The class was developed to meet British orders for transports to replace those torpedoed by German U-boats. The vessels were purchased both for the U.S. fleet and lend-lease deliveries of war materiel to Britain and the Soviet Union. Eighteen American shipyards built 2,710 Liberty ships between 1941 and 1945, easily the largest number of ships produced to a single design.
Their production mirrored on a much larger scale the manufacture of the Hog Islander and similar standardized ship types during World War I. The immensity of the effort, the sheer number of ships built, the role of female workers in their construction, and the survival of some far longer than their original five-year design life, all make them the subject of much continued interest.
Only three Liberty Ships are preserved, two as operational museum ships.
In 1936, the American Merchant Marine Act was passed to subsidize the annual construction of 50 commercial merchant vessels which could be used in wartime by the United States Navy as naval auxiliaries, crewed by U.S. Merchant Mariners.
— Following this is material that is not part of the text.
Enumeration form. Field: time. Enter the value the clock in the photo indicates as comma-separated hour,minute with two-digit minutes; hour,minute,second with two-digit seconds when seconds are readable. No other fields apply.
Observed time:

The number was doubled in 1939 and again in 1940 to 200 ships a year. Ship types included two tankers and three types of merchant vessel, all to be powered by steam turbines. Limited industrial capacity, especially for reduction gears, meant that relatively few of these ships were built.
In 1940 the British government ordered 60 Ocean-class freighters from American yards to replace war losses and boost the merchant fleet. These were simple but fairly large (for the time) with a single 2,500 horsepower (1,900 kW) compound steam engine of obsolete but reliable design. Britain specified coal-fired plants, because it then had extensive coal mines and no significant domestic oil production.